[[ Raw data, beginning ]]

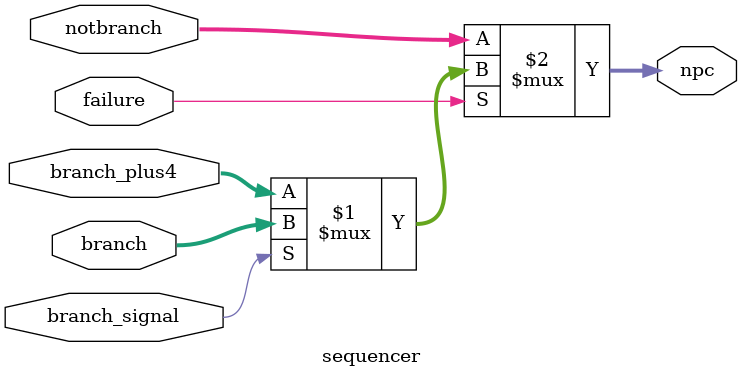
<source format=v>
`timescale 1ns / 1ps

`include "99_define.vh"

module sequencer(
    input wire branch_signal,
    input wire [31:0]branch_plus4,
    input wire failure,
    input wire [31:0]branch,
    input wire [31:0]notbranch,

    output wire [31:0]npc
    );

    assign npc = failure ? (branch_signal ? branch : branch_plus4) : notbranch;

endmodule


    
</source>
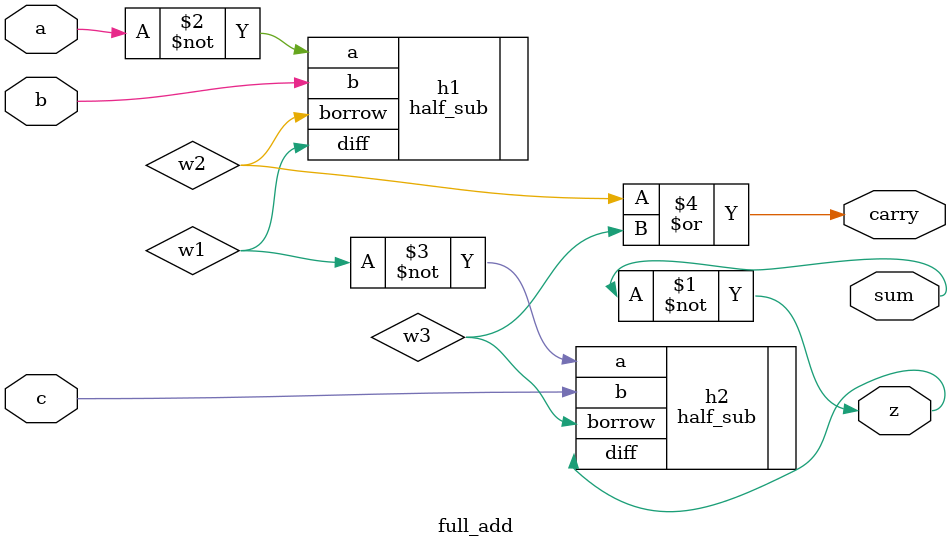
<source format=v>
module full_add(input a,b,c, output sum,z, output carry);

wire w1,w2,w3;
assign z= ~sum;
half_sub h1( .a(~a), .b(b), .diff(w1), .borrow(w2));
half_sub h2(.a(~w1), .b(c), .diff(z), .borrow(w3));
or o1(carry,w2,w3);

endmodule
</source>
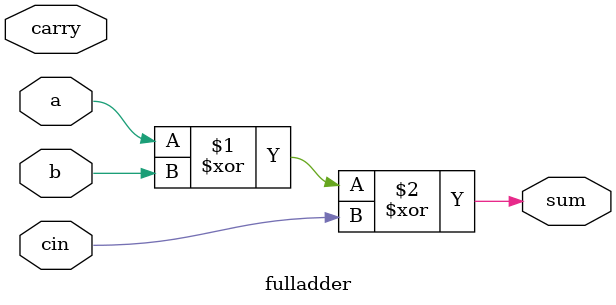
<source format=v>
`timescale 1ns / 1ps


module fulladder(
    input a,
    input b,
    input cin,
    output sum,
    input carry
    );
    assign sum=a^b^cin;
    assign carry=(a&b)|(b&cin)|(a&cin);
endmodule
</source>
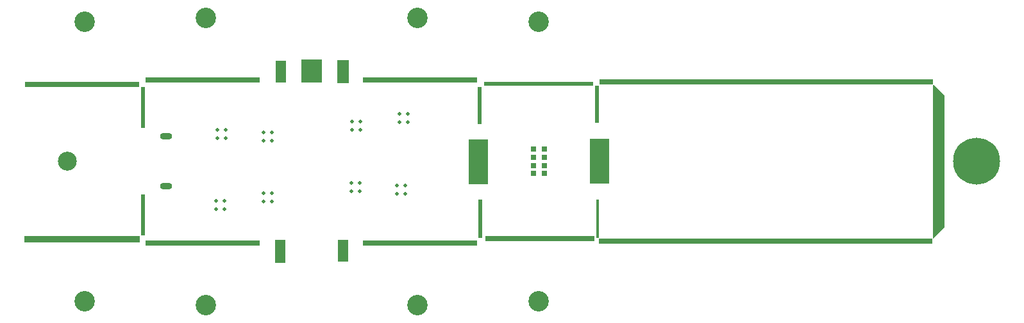
<source format=gbs>
%FSTAX25Y25*%
%MOIN*%
%SFA1B1*%

%IPPOS*%
%ADD43R,1.732178X0.030697*%
%ADD44R,0.100000X0.237586*%
%ADD45R,0.021008X0.201004*%
%ADD46R,0.019902X0.196118*%
%ADD48R,0.018531X0.196118*%
%ADD49R,0.016976X0.201004*%
%ADD50R,0.569708X0.031283*%
%ADD51R,0.567822X0.023850*%
%ADD52R,0.592979X0.031378*%
%ADD53R,0.601306X0.037791*%
%ADD54R,0.597554X0.027272*%
%ADD55R,0.597554X0.028732*%
%ADD56R,0.597554X0.027567*%
%ADD57R,0.597554X0.029276*%
%ADD58R,0.019858X0.212523*%
%ADD59R,0.022839X0.215515*%
%ADD81C,0.098425*%
%ADD82C,0.244094*%
%ADD83C,0.106299*%
%ADD84O,0.062992X0.035433*%
%ADD85C,0.019685*%
%ADD99R,0.027559X0.028543*%
%ADD100R,0.054504X0.124122*%
%ADD101R,0.059350X0.120153*%
%ADD102R,0.057968X0.117031*%
%ADD103R,0.054504X0.116421*%
%ADD104R,0.107547X0.118909*%
%LNpcb1-1*%
%LPD*%
G36*
X087637Y0612102D02*
Y0543482D01*
X0876417Y0543435*
X0870667Y0537685*
X0870167Y0537892*
Y0617651*
X0870629Y0617842*
X087637Y0612102*
G37*
G54D43*
X0783558Y0619287D03*
X0783411Y053622D03*
G54D44*
X0697Y0577901D03*
X0634Y0577605D03*
G54D45*
X0634949Y0547803D03*
G54D46*
X0634785Y060704D03*
G54D48*
X0695726Y0607456D03*
G54D49*
X069589Y0547805D03*
G54D50*
X0665865Y0537564D03*
G54D51*
X0665329Y0618307D03*
G54D52*
X0427851Y0618068D03*
G54D53*
X0428065Y0537213D03*
G54D54*
X0490654Y0620221D03*
G54D55*
X0603622Y0620318D03*
G54D56*
X0603622Y0535318D03*
G54D57*
X0490654Y0535163D03*
G54D58*
X0459635Y0549826D03*
G54D59*
X0459576Y0605782D03*
G54D81*
X0420455Y0578035D03*
G54D82*
X0892905Y0578034D03*
G54D83*
X0492214Y0502895D03*
X0602451Y050295D03*
Y065257D03*
X0492214D03*
X0665443Y0650588D03*
X0429222Y0504918D03*
Y0650588D03*
X0665443Y0504918D03*
G54D84*
X0471685Y0590745D03*
Y0564761D03*
G54D85*
X049755Y0552918D03*
Y0557249D03*
X0501881Y0552918D03*
Y0557249D03*
X0568072Y0566519D03*
X0572403D03*
X0568072Y0562188D03*
X0572403D03*
X0595986Y056524D03*
Y0560909D03*
X0591655Y056524D03*
Y0560909D03*
X0597191Y0602472D03*
Y0598141D03*
X059286Y0602472D03*
Y0598141D03*
X0502803Y0594309D03*
Y0589978D03*
X0498472Y0594309D03*
Y0589978D03*
X0572487Y059419D03*
X0568156D03*
X0572487Y0598521D03*
X0568156D03*
X0522178Y0561275D03*
X0526509D03*
X0522178Y0556945D03*
X0526509D03*
Y0588699D03*
X0522178D03*
X0526509Y0593029D03*
X0522178D03*
G54D99*
X0668199Y0584102D03*
X0662687D03*
Y057987D03*
Y0575637D03*
Y0571405D03*
X0668199D03*
Y0575637D03*
Y057987D03*
G54D100*
X0530874Y0531044D03*
G54D101*
X0563721Y0624507D03*
G54D102*
X0531185Y0624713D03*
G54D103*
X0563657Y053108D03*
G54D104*
X054733Y0625042D03*
M02*
</source>
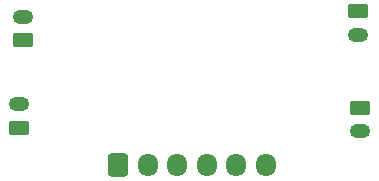
<source format=gbr>
%TF.GenerationSoftware,KiCad,Pcbnew,(6.0.11)*%
%TF.CreationDate,2024-02-05T17:50:25-08:00*%
%TF.ProjectId,ForceBoard,466f7263-6542-46f6-9172-642e6b696361,rev?*%
%TF.SameCoordinates,Original*%
%TF.FileFunction,Soldermask,Bot*%
%TF.FilePolarity,Negative*%
%FSLAX46Y46*%
G04 Gerber Fmt 4.6, Leading zero omitted, Abs format (unit mm)*
G04 Created by KiCad (PCBNEW (6.0.11)) date 2024-02-05 17:50:25*
%MOMM*%
%LPD*%
G01*
G04 APERTURE LIST*
G04 Aperture macros list*
%AMRoundRect*
0 Rectangle with rounded corners*
0 $1 Rounding radius*
0 $2 $3 $4 $5 $6 $7 $8 $9 X,Y pos of 4 corners*
0 Add a 4 corners polygon primitive as box body*
4,1,4,$2,$3,$4,$5,$6,$7,$8,$9,$2,$3,0*
0 Add four circle primitives for the rounded corners*
1,1,$1+$1,$2,$3*
1,1,$1+$1,$4,$5*
1,1,$1+$1,$6,$7*
1,1,$1+$1,$8,$9*
0 Add four rect primitives between the rounded corners*
20,1,$1+$1,$2,$3,$4,$5,0*
20,1,$1+$1,$4,$5,$6,$7,0*
20,1,$1+$1,$6,$7,$8,$9,0*
20,1,$1+$1,$8,$9,$2,$3,0*%
G04 Aperture macros list end*
%ADD10RoundRect,0.250000X0.625000X-0.350000X0.625000X0.350000X-0.625000X0.350000X-0.625000X-0.350000X0*%
%ADD11O,1.750000X1.200000*%
%ADD12RoundRect,0.250000X-0.600000X-0.725000X0.600000X-0.725000X0.600000X0.725000X-0.600000X0.725000X0*%
%ADD13O,1.700000X1.950000*%
%ADD14RoundRect,0.250000X-0.625000X0.350000X-0.625000X-0.350000X0.625000X-0.350000X0.625000X0.350000X0*%
G04 APERTURE END LIST*
D10*
%TO.C,J3*%
X127100000Y-98110000D03*
D11*
X127100000Y-96110000D03*
%TD*%
D12*
%TO.C,J5*%
X135200000Y-108690000D03*
D13*
X137700000Y-108690000D03*
X140200000Y-108690000D03*
X142700000Y-108690000D03*
X145200000Y-108690000D03*
X147700000Y-108690000D03*
%TD*%
D11*
%TO.C,J1*%
X155470000Y-97640000D03*
D14*
X155470000Y-95640000D03*
%TD*%
D11*
%TO.C,J2*%
X155670000Y-105820000D03*
D14*
X155670000Y-103820000D03*
%TD*%
D10*
%TO.C,J4*%
X126820000Y-105540000D03*
D11*
X126820000Y-103540000D03*
%TD*%
M02*

</source>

[[ Raw data, end ]]

## [Task objective]
From the listing, reproduce every line where the word "assign" is present.

## [The answer]
    assign npc = failure ? (branch_signal ? branch : branch_plus4) : notbranch;
assign z= ~sum;
    assign sum=a^b^cin;
    assign carry=(a&b)|(b&cin)|(a&cin);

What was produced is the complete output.